ETF, stock, and broad market commentary:

Market conditions continue to weaken, as stocks closed in negative territory for the fourth session in a row. With the exception of the NASDAQ Composite, all major averages are trading below the 50-day MA, which is our line in the sand for a bull market. With the NYSE and NASDAQ volume patterns turning bearish and most indices below the 50-day MA, top tier leadership stocks is the only part of the timing model that is holding up. If true leaders such as $LNKD, $KORS, and $TSLA begin to break down, along with other institutional favorites $GILD, $CELG, $GOOG, $AMZN, and $PCLN, then the timing model will be forced into sell mode and we’ll begin to establish short positions.

In yesterday’s report we mentioned the recent money flow into precious metals, and the relative strength in iShares Silver Trust ($SLV) over SPDR Gold Trust ($GLD), due to the strong separation from the 10-week MA and heavier volume in $SLV. With $SLV stalling stalling out the past two sessions, we could potentially see a bull flag type pattern emerge by the end of the week on the daily chart. Rather than buying $SLV, we are going with the 2x leveraged, ProShares Ultra Silver ETF ($AGQ). The daily chart below details the potential setup with our ideal price action over the next few days.


The move off the recent swing low in $AGQ was about six days in length, forming the mast portion of the bull flag pattern. The past two days of stalling action begins the flag, which has yet to flesh itself out and will need a few more days of sideways chop to do so. From what we have seen over the years, the best bull flag patterns tend to have a flag that is equal to or less than the number of days in the mast. For example, if the run up (mast) was seven days in length, the flag should be anywhere from three to seven days in length. If the flag portion takes longer than seven to eight days to go, it could be that the stock/ETF is not ready to go and will need more time to consolidate.

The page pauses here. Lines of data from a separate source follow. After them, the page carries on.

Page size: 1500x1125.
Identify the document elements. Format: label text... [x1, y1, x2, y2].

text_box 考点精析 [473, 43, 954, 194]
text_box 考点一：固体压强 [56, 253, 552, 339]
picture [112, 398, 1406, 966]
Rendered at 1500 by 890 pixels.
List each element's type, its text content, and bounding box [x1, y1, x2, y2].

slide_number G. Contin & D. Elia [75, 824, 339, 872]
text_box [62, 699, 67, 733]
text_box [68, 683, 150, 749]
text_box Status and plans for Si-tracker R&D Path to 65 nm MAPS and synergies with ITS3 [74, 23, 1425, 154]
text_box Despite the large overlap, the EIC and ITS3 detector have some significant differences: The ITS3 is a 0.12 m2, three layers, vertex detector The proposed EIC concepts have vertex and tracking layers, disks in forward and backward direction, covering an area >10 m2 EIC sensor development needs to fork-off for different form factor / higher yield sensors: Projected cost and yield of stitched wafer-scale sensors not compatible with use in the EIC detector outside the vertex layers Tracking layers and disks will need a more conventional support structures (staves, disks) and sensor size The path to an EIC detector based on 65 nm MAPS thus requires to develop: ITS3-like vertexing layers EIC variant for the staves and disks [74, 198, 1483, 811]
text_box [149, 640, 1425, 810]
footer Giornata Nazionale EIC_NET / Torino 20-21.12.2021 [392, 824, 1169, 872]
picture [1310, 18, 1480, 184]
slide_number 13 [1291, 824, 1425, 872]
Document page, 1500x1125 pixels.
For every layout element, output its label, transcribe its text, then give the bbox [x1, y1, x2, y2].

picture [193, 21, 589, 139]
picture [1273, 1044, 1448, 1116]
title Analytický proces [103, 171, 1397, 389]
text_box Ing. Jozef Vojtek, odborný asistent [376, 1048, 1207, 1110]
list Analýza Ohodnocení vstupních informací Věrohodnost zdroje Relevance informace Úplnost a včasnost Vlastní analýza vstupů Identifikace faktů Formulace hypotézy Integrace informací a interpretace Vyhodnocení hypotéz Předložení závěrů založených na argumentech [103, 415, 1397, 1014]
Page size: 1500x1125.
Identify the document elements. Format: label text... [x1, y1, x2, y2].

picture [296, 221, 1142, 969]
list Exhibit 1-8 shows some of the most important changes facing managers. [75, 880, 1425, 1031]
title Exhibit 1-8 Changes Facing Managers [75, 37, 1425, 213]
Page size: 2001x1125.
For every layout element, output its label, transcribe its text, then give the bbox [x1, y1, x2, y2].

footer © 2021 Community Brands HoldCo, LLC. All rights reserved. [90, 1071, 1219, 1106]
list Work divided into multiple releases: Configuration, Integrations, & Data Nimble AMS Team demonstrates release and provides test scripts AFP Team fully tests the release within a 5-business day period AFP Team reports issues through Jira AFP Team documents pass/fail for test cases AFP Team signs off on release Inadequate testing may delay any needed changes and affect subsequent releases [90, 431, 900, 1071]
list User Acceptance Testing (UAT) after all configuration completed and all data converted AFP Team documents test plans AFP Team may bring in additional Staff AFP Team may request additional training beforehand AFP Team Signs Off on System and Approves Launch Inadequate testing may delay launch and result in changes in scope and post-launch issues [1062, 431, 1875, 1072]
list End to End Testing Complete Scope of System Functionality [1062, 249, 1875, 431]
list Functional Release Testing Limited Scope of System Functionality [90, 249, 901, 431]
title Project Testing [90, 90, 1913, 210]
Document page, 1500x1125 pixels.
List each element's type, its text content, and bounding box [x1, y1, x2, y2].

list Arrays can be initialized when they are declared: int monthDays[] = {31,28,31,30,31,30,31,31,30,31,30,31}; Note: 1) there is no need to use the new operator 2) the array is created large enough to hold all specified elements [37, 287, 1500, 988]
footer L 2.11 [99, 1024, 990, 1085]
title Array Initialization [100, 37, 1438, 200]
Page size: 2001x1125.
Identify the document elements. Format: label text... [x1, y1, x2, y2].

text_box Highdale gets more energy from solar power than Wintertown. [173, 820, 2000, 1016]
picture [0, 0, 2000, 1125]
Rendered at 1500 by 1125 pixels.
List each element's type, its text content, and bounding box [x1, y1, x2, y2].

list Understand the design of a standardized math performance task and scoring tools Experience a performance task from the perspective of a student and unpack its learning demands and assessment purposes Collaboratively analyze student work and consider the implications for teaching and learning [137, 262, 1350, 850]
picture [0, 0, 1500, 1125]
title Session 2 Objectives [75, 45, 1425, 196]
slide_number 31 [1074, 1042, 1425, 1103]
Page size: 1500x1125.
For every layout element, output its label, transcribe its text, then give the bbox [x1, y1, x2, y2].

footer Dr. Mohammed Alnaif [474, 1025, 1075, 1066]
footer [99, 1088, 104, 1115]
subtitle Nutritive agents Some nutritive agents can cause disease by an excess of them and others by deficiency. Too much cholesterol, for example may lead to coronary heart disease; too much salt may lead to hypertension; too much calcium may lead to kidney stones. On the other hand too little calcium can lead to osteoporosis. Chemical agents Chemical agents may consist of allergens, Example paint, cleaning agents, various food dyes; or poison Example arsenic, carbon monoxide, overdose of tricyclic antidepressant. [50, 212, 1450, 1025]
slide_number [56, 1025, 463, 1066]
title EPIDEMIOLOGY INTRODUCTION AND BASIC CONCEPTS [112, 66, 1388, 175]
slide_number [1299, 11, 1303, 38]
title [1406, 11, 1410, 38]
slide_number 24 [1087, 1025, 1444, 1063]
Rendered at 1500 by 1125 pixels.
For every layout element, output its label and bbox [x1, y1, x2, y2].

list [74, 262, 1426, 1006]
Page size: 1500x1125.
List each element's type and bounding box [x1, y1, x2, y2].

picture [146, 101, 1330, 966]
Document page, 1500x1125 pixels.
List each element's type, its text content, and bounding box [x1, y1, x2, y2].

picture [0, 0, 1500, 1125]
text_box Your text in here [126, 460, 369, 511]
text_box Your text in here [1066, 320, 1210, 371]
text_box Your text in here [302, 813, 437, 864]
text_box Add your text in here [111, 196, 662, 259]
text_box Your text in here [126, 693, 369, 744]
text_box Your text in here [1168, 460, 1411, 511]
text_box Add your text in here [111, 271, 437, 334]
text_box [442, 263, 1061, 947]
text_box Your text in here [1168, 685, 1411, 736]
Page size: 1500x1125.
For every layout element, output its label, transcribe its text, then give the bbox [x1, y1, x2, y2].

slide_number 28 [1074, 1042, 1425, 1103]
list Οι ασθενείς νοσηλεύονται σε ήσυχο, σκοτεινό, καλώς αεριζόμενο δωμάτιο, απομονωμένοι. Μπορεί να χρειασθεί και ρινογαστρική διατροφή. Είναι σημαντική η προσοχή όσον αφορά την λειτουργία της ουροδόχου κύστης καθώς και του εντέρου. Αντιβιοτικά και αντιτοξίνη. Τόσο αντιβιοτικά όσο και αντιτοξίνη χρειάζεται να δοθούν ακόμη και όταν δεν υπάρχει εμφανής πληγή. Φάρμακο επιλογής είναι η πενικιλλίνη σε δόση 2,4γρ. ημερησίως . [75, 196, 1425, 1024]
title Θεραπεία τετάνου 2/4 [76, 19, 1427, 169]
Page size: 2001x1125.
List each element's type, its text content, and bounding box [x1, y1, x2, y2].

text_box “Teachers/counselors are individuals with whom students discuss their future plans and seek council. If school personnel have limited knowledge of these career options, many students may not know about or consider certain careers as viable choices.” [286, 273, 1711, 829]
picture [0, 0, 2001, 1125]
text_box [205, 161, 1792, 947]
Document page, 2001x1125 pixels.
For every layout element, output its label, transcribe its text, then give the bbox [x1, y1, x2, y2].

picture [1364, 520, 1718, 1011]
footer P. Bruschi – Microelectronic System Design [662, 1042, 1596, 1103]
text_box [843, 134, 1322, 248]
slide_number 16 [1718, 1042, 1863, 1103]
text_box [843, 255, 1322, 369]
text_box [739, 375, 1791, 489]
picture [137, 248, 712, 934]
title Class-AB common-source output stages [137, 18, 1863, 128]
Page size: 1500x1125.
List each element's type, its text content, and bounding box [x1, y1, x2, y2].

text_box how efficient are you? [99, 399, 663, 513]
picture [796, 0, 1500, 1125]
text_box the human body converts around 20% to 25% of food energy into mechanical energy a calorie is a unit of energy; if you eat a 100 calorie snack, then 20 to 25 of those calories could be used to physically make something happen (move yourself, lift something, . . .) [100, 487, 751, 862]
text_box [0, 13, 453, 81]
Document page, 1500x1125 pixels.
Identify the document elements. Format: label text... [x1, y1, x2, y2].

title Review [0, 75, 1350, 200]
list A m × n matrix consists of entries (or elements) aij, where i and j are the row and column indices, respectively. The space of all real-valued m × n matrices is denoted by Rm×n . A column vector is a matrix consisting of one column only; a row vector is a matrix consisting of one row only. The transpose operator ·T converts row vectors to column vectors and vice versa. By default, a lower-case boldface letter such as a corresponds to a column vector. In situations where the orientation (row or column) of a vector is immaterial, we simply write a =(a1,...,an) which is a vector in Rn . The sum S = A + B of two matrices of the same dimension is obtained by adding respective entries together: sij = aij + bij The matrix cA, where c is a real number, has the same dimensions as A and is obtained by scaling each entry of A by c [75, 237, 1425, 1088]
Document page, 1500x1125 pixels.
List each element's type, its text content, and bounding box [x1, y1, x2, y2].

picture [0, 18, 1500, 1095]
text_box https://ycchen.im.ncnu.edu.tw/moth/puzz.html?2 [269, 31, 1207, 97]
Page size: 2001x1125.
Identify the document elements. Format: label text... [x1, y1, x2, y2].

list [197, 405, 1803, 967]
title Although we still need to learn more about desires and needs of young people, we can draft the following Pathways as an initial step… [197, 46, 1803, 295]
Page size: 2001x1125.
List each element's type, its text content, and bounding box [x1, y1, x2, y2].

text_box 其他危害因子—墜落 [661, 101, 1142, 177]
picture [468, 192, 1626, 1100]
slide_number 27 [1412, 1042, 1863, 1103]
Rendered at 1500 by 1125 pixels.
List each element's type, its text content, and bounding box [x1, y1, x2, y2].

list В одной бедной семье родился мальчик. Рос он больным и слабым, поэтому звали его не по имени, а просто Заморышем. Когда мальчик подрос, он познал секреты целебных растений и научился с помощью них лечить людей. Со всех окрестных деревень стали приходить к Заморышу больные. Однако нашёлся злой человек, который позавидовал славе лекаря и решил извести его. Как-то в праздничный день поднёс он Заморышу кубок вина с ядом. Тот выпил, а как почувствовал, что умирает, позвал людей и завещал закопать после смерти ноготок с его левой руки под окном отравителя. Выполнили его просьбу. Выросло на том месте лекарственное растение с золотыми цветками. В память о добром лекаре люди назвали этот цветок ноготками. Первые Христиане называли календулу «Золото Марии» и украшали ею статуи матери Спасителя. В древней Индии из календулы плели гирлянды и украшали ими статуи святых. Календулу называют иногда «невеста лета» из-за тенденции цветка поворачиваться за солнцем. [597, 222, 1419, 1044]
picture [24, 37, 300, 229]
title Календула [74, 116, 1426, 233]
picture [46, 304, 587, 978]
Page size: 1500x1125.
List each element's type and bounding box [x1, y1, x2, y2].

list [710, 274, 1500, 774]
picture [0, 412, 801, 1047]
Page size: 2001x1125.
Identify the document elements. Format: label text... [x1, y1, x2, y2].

If $AGQ does trigger, we are looking for the price action to fill the large gap down created on April 15 as the target, just below $32.

$SLV target gap fill

The stop is placed just beneath the low of August 15, which is about 14% away, but with a target of $31.70 (34% gain), we still have a solid 2.4 to 1 reward to risk ratio in place. Please note that this is a counter-trend, momentum swing trade, which we sometimes take in commodity based setups, as they have the potential to trend really well after a strong reversal. Because of this, we are reducing our share size to a 35% position. Since this is a fairly quick momentum trade (1-3 weeks), we do not mind using $AGQ over $SLV. However, when momentum fades, the leveraged products tend to under perform the underlying (do not buy and hold $AGQ).

We have tightened up stops on $BWEN and $CCUR, as these are the stocks that tend to take a beating when market conditions weaken. Depending on how our stocks hold up, we may be able to sit through a correction and could be in great shape during the next move up (if conditions stabilize).

With market leadership narrowing, our focus is now on the top 5 or so stocks in the market. $KORS has recently pulled back to the rising 20-day EMA after a base breakout. The current pullback is only 7% off the swing high, while volume during the decline has been below average. The lack of heavy volume selling is a bullish sign, so we are looking to establish a position with 1/3 our max risk over Monday’s high. The stop is below Monday’s low, as the price should not return back below this level once triggered.